The report’s authors speculate that the decrease in student perception of teacher connection could be influenced by staffing shortages, behavioral disruptions in class, teachers’ mental health, or other factors.

Student-teacher connection increased in spring 2020

In the decade before the COVID-19 pandemic, just a little more than a quarter (26 percent) of middle and high school students reported that “many” or “all” of their teachers made an effort to understand what their lives were like outside of school, according to YouthTruth’s survey data from fall 2010 to fall 2019.

“This has never been an area that students have felt particularly positively about, except as you see in the data, a relative high point in spring 2020,” said Jen Wilka, the executive director of YouthTruth.

After widespread school closures in spring 2020 due to the pandemic, the percentage of students that said teachers were making an effort to understand their lives outside of school increased to 43 percent, according to the report. It then dropped to 30 percent in fall 2020, 28 percent in spring 2021, and 22 percent in fall 2022.

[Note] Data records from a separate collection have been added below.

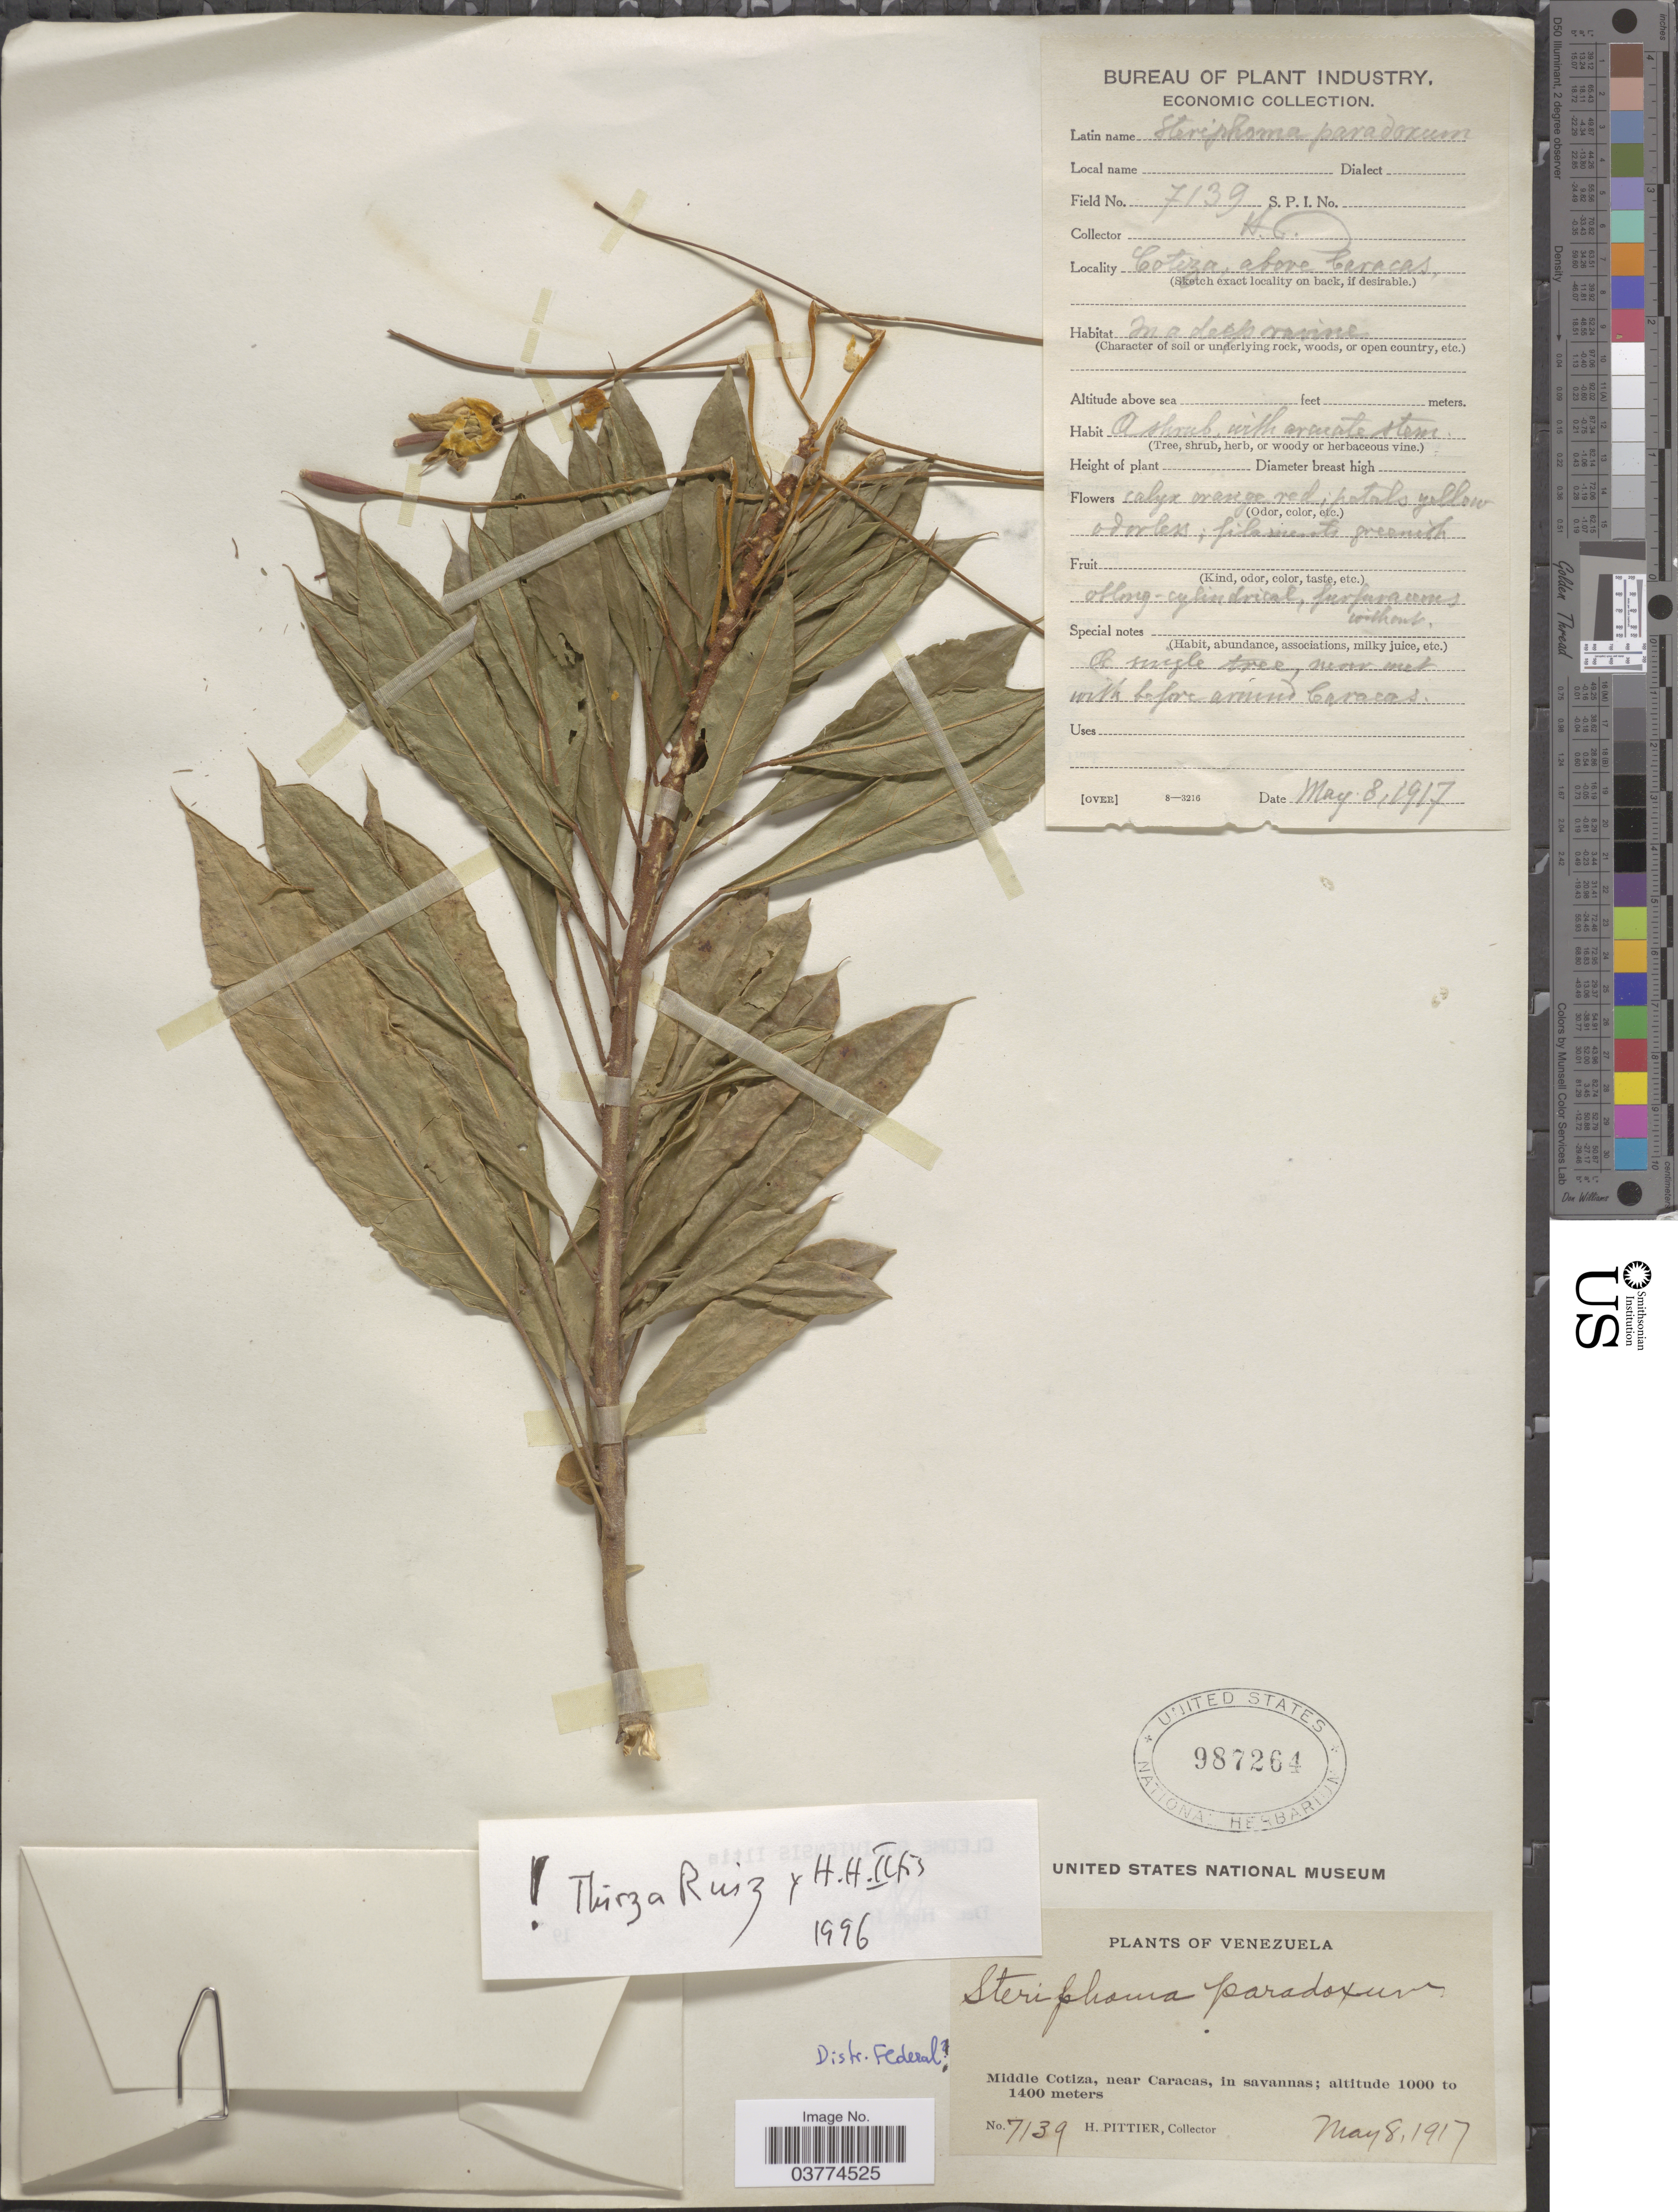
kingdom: Plantae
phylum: Tracheophyta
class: Magnoliopsida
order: Brassicales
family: Capparaceae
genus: Steriphoma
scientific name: Steriphoma paradoxum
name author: (Jacq.) Endl.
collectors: H. F. Pittier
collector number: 7139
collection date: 1917-05-08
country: Venezuela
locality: Middle Cotiza, near Caracas, in savannas.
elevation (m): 1000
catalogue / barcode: US 987264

The increase in spring 2020 could be attributed to the fact that during emergency remote learning, “students and teachers were afforded windows into each others’ homes and lives,” according to the report.

The increase in student-teacher connection in spring 2020 could also be attributed to the fact that the focus during that time early in the pandemic was on relationships and not as much on academics, said Doug Keller, who helps lead workshops with students as one of YouthTruth’s partnerships lead.

“Students found that their teachers were more available to chat with them, send emails, even respond to texts,” Keller said. “Something felt very different during that time. And now we’re back to the pressure of getting students back on track academically.”

What schools can do to strengthen student-teacher connections

One of the top solutions that comes out of every student workshop, Keller said, is for educators to make time in the day to get to know and understand students’ needs and for students to be able to share what’s on their minds.

Karen Van Ausdal, the vice president of practice for the nonprofit Collaborative for Academic, Social, and Emotional Learning, or CASEL, agrees. For students—and for adults—prioritizing relationships is particularly important because “learning happens in the context of relationships,” she said.

If educators want students to succeed academically, then they’ve got to attend to students’ well-being and relationships with adults and with one another, Van Ausdal said. For example, schools can create smaller groups of students that are connected to an adult for multiple years, where the focus is building social-emotional skills that help strengthen students’ relationships with each other and with teachers.

“Educators are wanting that connection with students—that’s why most of them entered the classroom. And that’s what makes their teaching that much more meaningful,” Van Ausdal said.